*Task:* Go through the listing below and repeat it exactly, omitting each picture.

*Information supplied:*
==*==
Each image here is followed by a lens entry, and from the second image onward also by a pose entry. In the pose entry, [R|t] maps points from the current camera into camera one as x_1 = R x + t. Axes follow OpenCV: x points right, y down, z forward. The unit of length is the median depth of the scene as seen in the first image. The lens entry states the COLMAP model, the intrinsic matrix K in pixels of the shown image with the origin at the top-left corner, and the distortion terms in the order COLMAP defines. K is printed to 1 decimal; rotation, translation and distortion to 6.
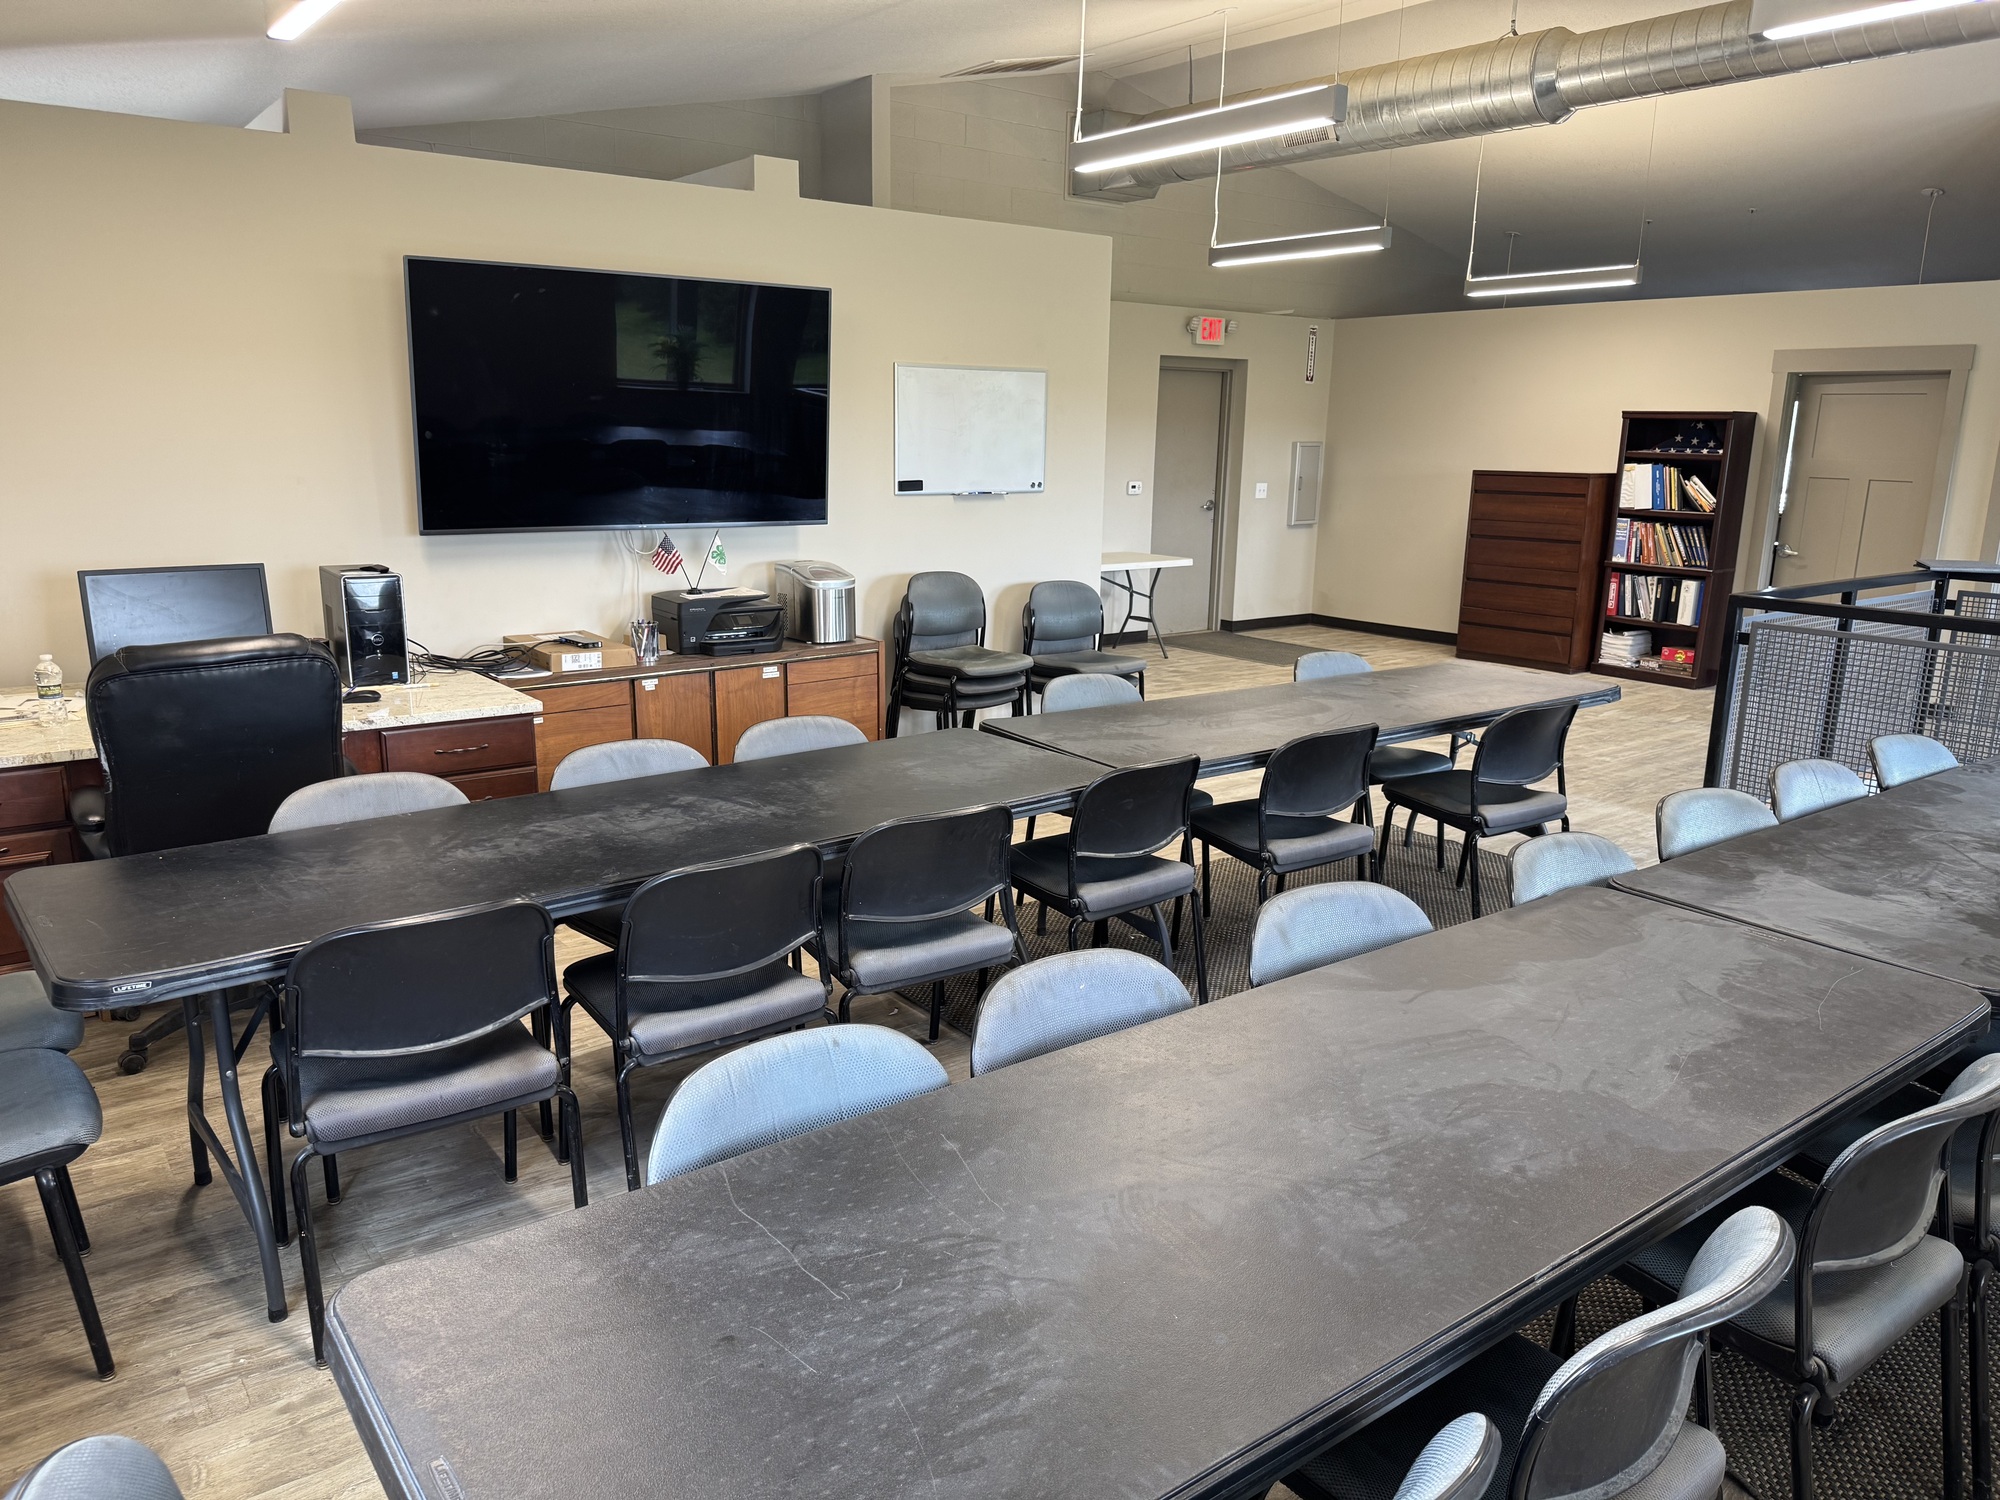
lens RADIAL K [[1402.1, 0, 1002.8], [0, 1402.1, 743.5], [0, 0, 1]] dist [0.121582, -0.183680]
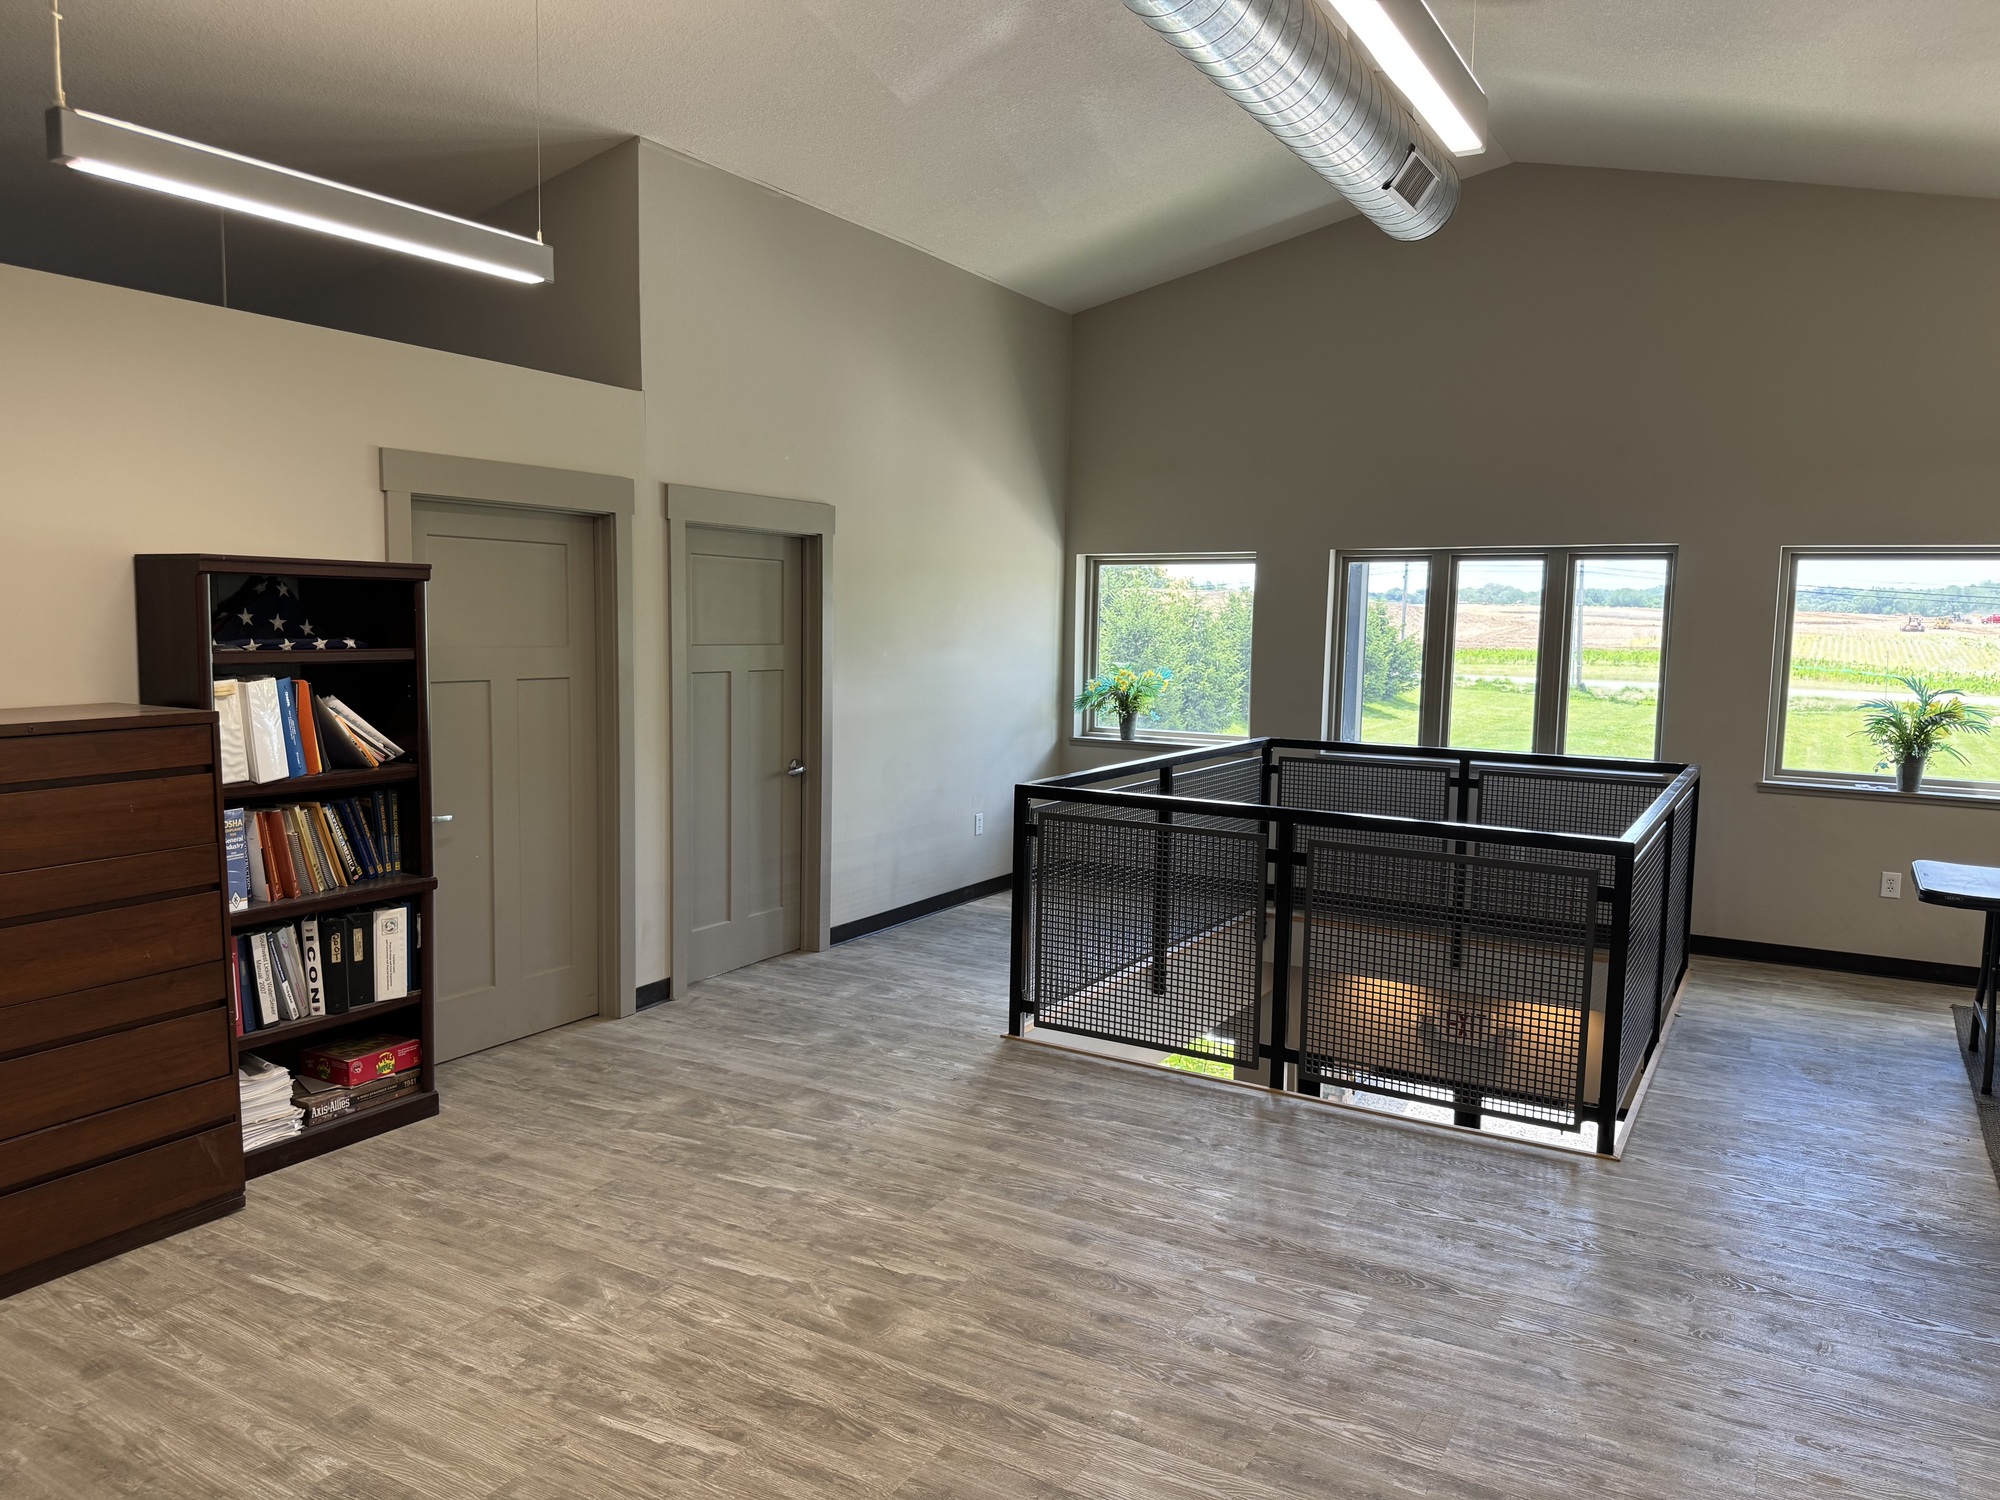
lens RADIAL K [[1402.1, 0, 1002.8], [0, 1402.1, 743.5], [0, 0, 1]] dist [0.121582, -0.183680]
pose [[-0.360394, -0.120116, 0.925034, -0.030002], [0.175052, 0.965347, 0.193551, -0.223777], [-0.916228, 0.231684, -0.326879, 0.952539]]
==*==
*Task solution:*
Each image here is followed by a lens entry, and from the second image onward also by a pose entry. In the pose entry, [R|t] maps points from the current camera into camera one as x_1 = R x + t. Axes follow OpenCV: x points right, y down, z forward. The unit of length is the median depth of the scene as seen in the first image. The lens entry states the COLMAP model, the intrinsic matrix K in pixels of the shown image with the origin at the top-left corner, and the distortion terms in the order COLMAP defines. K is printed to 1 decimal; rotation, translation and distortion to 6.
lens RADIAL K [[1402.1, 0, 1002.8], [0, 1402.1, 743.5], [0, 0, 1]] dist [0.121582, -0.183680]
lens RADIAL K [[1402.1, 0, 1002.8], [0, 1402.1, 743.5], [0, 0, 1]] dist [0.121582, -0.183680]
pose [[-0.360394, -0.120116, 0.925034, -0.030002], [0.175052, 0.965347, 0.193551, -0.223777], [-0.916228, 0.231684, -0.326879, 0.952539]]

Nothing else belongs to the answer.